Viral marketing vs word-of-mouth marketing?

I was talking to someone last week about the focus of her firm, and she said to me “We don’t really do word-of-mouth marketing, right now we’re into viral marketing.” It was one of those moments where you stop and think you missed something huge somewhere along the lines.

But I didn’t.  Viral marketing is word-of-mouth (WOM) marketing.  According to the very helpful definitions on the Word of Mouth Marketing Association (WOMMA):

Word of mouth: The act of consumers providing information to other consumers.

Word of mouth marketing: Giving people a reason to talk about your products and services, and making it easier for that conversation to take place. It is the art and science of building active, mutually beneficial consumer-to-consumer and consumer-to-marketer communications.

Ok, so what about viral marketing?  On WOMMA’s “Types of Word of Mouth Marketing” page:

Viral Marketing: Creating entertaining or informative messages that are designed to be passed along in an exponential fashion, often electronically or by email.

The key word here is “exponential.”  The uptake of the marketing message is large and fast.  But it is still done by creating enough of a reason for people to spread that message themselves via consumer-to-consumer and consumer-to-marketer communication.

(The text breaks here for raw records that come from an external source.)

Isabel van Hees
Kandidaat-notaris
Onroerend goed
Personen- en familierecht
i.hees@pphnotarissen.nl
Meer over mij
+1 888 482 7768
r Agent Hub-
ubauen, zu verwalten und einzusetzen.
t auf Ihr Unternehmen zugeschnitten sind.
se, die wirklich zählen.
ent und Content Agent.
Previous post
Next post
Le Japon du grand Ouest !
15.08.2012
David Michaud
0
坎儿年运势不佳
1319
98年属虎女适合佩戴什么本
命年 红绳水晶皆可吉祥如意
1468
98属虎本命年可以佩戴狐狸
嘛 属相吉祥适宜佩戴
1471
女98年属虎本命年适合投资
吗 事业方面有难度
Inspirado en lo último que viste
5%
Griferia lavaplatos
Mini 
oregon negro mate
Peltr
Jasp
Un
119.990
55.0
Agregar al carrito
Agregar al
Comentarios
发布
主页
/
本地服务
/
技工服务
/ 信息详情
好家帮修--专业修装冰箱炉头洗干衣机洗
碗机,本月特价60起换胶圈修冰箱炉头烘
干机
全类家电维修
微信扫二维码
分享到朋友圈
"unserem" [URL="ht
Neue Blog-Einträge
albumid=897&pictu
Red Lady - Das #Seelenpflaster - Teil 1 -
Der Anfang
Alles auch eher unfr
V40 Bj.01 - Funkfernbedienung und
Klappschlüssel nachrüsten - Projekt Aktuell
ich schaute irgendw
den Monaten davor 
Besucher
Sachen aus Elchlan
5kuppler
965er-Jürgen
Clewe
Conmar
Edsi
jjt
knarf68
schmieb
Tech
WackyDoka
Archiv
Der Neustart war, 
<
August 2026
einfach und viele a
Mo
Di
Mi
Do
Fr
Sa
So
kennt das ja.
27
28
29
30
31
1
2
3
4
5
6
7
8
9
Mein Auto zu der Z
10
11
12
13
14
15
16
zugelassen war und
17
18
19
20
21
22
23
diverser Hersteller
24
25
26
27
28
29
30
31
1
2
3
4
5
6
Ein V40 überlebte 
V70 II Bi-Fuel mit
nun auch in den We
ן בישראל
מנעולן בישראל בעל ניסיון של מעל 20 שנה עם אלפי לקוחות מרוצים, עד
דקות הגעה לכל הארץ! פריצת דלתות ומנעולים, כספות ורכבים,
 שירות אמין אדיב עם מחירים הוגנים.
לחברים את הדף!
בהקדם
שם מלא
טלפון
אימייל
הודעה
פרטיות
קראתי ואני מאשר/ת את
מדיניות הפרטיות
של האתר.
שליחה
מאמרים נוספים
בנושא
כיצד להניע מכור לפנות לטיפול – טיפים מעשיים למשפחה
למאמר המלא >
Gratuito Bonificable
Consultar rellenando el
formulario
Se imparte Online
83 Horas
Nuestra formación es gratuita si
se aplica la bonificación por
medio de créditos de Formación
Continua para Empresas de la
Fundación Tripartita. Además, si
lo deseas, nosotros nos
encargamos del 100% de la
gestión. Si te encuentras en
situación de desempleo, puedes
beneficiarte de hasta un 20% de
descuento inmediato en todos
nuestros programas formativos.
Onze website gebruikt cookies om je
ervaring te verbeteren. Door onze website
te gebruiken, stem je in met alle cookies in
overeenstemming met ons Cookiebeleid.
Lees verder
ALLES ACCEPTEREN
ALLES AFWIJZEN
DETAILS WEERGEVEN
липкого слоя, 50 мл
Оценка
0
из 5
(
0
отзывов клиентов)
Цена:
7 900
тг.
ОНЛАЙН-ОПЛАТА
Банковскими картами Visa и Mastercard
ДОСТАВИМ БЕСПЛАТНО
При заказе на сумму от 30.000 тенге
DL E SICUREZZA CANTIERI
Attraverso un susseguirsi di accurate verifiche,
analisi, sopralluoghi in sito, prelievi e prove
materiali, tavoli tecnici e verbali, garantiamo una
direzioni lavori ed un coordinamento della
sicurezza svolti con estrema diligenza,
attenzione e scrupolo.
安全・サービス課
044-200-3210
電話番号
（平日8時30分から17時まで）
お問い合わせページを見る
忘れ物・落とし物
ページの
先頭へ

For some reading this, it may seem mundane.  But when you’re a professional in the field, out talking about what your company does, these distinctions are important.  I should have heard from the woman talking about her firm “We do WOM marketing, specifically viral marketing.”  Not one or the other.

While definitions may sometimes be tedious, they are still useful, if not necessary, to make distinctions, define functions and set industry standards.

Since we’re on the topic of WOM, the image above is WOMMA’s new logo, which I think is really great, so I figured I’d spread the word

What are some definitions you’re confused about?  Some you think need more refining?  Ones you see misused often?